Rencontre avec Pierre-Olivier Rollin, directeur du musée d’art de la Province du Hainaut, le BPS22

Au niveau des arts plastiques,  remarquez-vous une effervescence à Charleroi ?

Il y a clairement à Charleroi et, de façon plus générale en Fédération Wallonie-Bruxelles, une prise de conscience du rôle moteur que peuvent jouer les institutions culturelles pour une ville.

Mons 2015 a-t-elle joué un rôle dans cette prise de conscience ?

En Wallonie, Mons est devenue la capitale de la culture par défaut. Il faut féliciter Mons d’avoir su en profiter pour faire de la culture un remarquable outil de développement. Mons 2015 est une très belle réussite qui a envoyé un message clair : les institutions culturelles sont importantes en terme d’attractivité au sein d’une ville.

Cela se vérifie à Charleroi qui est en solide déclin depuis trente ans. Malgré les difficultés, les institutions culturelles, le BPS22, le Musée de la Photographie, Charleroi Danses ou encore le Théâtre de l’Ancre ont su garder la tête hors de l’eau. ‘Si la ville de Charleroi n’a que très peu d’atouts, ses institutions culturelles en font partie’. Si ce constat du bourgmestre Paul Magnette est sévère, il faut admettre qu’il est objectif.

Paul Magnette pour la culture, une bonne nouvelle ?

Charleroi sur 15 ans c’est cinq bourgmestres, sept échevins du tourisme. Paul Magnette a pris conscience de l’importance d’une culture actuelle et contemporaine. Pour ses prédécesseurs le modèle dominant en matière culturelle c’était la nostalgie. L’attrait a toujours été pour les formes passées et jamais contemporaines.

Paul Magnette intègre, quant à lui, l’ensemble des acteurs culturels dans sa politique de redéploiement urbanistique. C’est un changement radical. Avant dans le meilleur des cas on avait l’indifférence et au pire du mépris.

Peut-on déjà parler d’un rayonnement international ?

Charleroi revient de loin. Il y a encore énormément de travail. Je ne pense pas que notre public cible soit celui de l’aéroport mais peut-être dans le futur il serait intéressant de développer des outils de promotion spécifiques pour attirer cette foule dans nos institutions. Aujourd’hui, il reste un travail prioritaire et considérable pour la majorité de nos visiteurs qui viennent en train ou en voiture. Après 15 ans d’existence, le BPS22 ne bénéficie en effet d’aucune signalétique dans la ville et en dehors !

Les Bruxellois viennent-ils jusqu’à Charleroi ?

Si Bruxelles représente un gros potentiel de visiteurs, je ne remarque pas la présence particulière de Bruxellois. Nos visiteurs viennent de partout. Certaines expositions vont intéressées particulièrement la Flandre, d’autres comme l’exposition de Jean-Luc Moerman attireront davantage les jeunes de Charleroi et de Bruxelles. Il n’y a pas de constante et cela dépend essentiellement des projets. Le public est fragmenté et l’avenir des institutions passera inévitablement par un fractionnement de l’offre.

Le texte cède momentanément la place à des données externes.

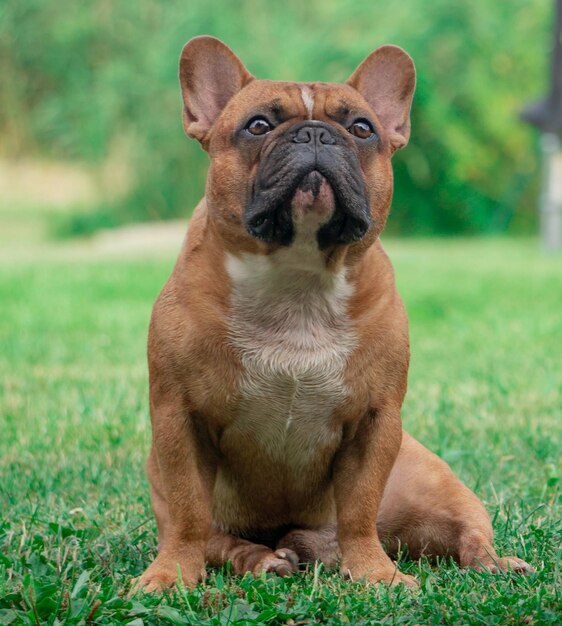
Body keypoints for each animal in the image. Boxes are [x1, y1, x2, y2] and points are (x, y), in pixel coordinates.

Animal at [136, 35, 528, 588]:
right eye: (258, 125)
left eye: (362, 128)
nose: (317, 133)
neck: (297, 280)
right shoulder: (180, 419)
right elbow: (190, 512)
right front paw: (170, 577)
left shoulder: (374, 422)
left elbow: (360, 507)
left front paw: (376, 576)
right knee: (217, 538)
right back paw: (264, 559)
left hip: (438, 489)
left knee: (466, 533)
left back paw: (494, 563)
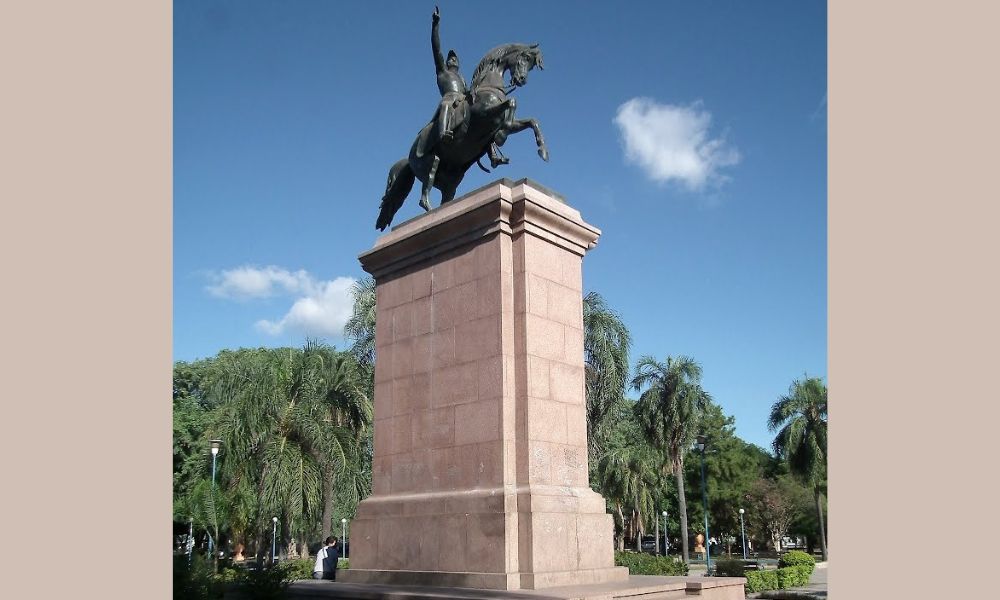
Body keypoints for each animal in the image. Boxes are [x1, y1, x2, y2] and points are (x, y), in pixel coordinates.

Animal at [376, 43, 548, 231]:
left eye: (531, 64)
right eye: (525, 57)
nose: (521, 79)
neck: (489, 88)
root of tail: (408, 158)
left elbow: (532, 121)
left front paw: (542, 151)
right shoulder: (482, 113)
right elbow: (512, 102)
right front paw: (502, 135)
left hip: (452, 181)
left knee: (445, 198)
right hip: (430, 162)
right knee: (424, 196)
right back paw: (431, 215)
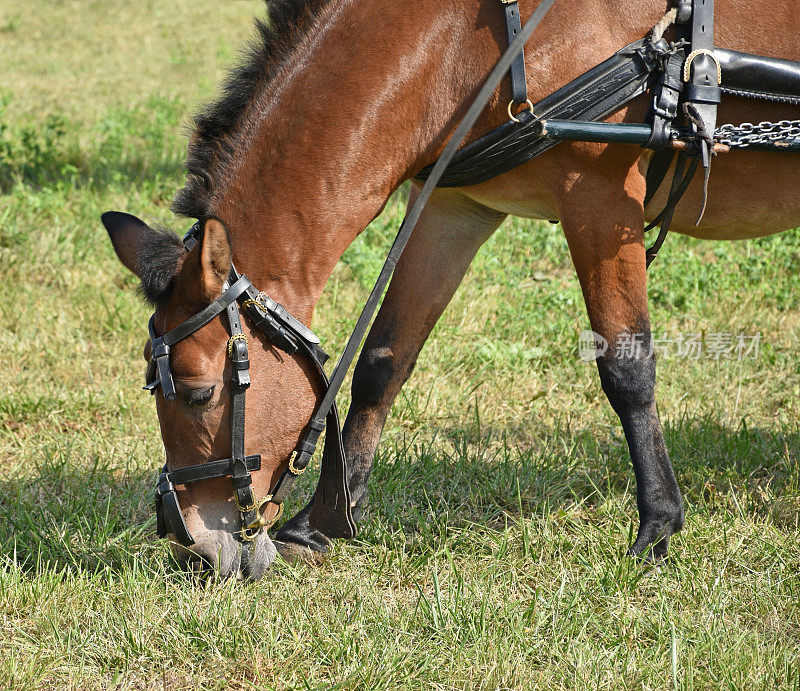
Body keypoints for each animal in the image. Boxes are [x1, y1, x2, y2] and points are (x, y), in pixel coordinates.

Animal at [103, 0, 800, 580]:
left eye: (198, 392)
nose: (192, 545)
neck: (474, 41)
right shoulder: (452, 205)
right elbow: (384, 361)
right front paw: (322, 523)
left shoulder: (599, 196)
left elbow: (627, 367)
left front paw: (657, 526)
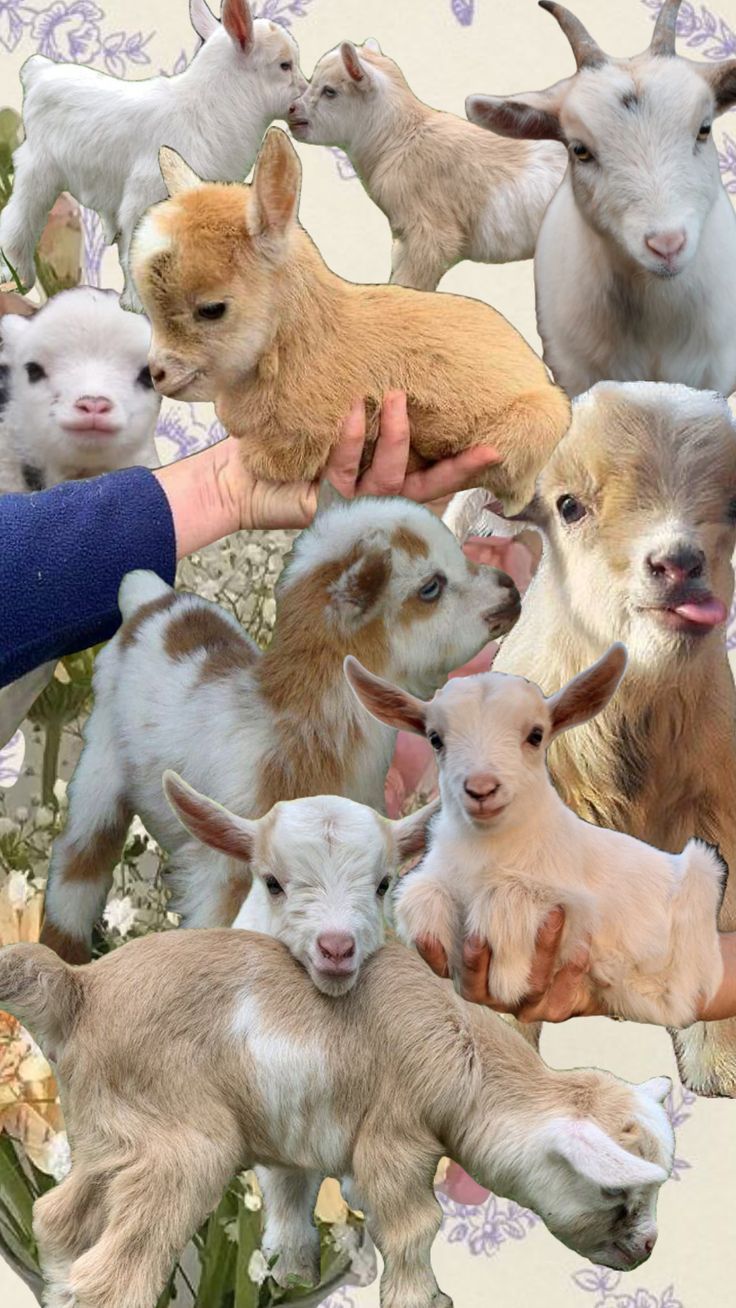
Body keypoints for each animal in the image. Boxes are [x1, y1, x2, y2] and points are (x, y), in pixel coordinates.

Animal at [0, 0, 306, 309]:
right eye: (284, 65)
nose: (304, 93)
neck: (207, 107)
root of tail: (39, 72)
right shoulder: (145, 192)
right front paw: (138, 306)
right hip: (37, 168)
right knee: (19, 217)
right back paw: (16, 278)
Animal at [0, 934, 674, 1307]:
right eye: (617, 1196)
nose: (648, 1248)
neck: (467, 1052)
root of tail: (80, 987)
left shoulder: (289, 1149)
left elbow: (289, 1223)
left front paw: (292, 1280)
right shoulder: (395, 1142)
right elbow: (413, 1228)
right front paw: (423, 1300)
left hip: (109, 1134)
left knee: (56, 1217)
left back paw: (56, 1287)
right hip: (182, 1142)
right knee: (113, 1273)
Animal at [41, 494, 520, 964]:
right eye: (430, 587)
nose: (511, 590)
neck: (293, 727)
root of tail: (149, 601)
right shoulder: (225, 870)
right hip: (102, 758)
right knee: (78, 863)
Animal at [345, 646, 725, 1029]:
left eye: (536, 735)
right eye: (436, 739)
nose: (481, 789)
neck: (491, 847)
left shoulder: (576, 903)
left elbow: (508, 898)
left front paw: (509, 976)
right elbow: (419, 895)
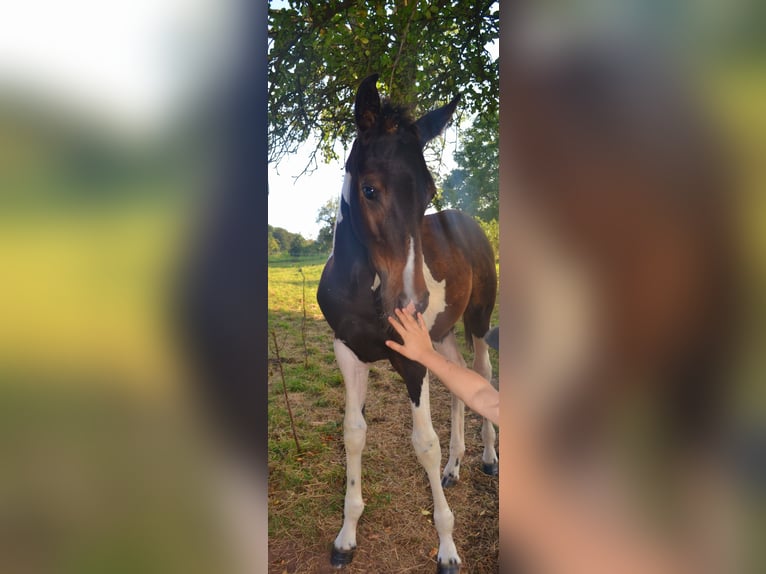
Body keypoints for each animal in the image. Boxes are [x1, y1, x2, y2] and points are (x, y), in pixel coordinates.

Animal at [316, 74, 498, 572]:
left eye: (429, 191)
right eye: (369, 190)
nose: (412, 303)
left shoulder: (413, 360)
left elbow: (424, 444)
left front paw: (448, 548)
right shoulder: (348, 352)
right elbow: (353, 435)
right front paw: (346, 537)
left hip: (478, 321)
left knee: (482, 374)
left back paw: (488, 456)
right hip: (441, 335)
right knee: (459, 383)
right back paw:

En terme de programmation y a-t-il des exigences belgo-belge ?

Notre seule et unique exigence est de défendre le travail des artistes hennuyer et de la Fédération Wallonie-Bruxelles. Je pense que nous faisons correctement notre travail et j’aimerais maintenant que nous soyons reconnus par la Communauté française.

Quel est aujourd’hui le statut du BPS22 ?

Nous sommes toujours en négociation avec la Fédération Wallonie-Bruxelles pour obtenir le statut légitime de musée. Nous attendons encore la décision de Madame la ministre Joëlle Milquet. C’est très gentil de dire que nous sommes un ‘petit Guggenheim’ mais notre réalité est un budget de petit BPS22…

Pourquoi la ville devrait-elle investir davantage dans la culture ?

Comme la plupart des institutions culturelles nous sommes constitué en asbl. Nous recevons des subventions, nous obtenons nos recettes propres et en fin d’exercice il faut être à l’équilibre. Notre argent est intégralement dépensé dans des entreprises si pas locales au moins régionales ou nationales. Ceci implique une création d’emplois et démontre que l’argent investit dans la culture fait in fine tourner l’économie. Si l’argent rentre, il est réinvestit pour le projet à travers un ensemble d’institutions.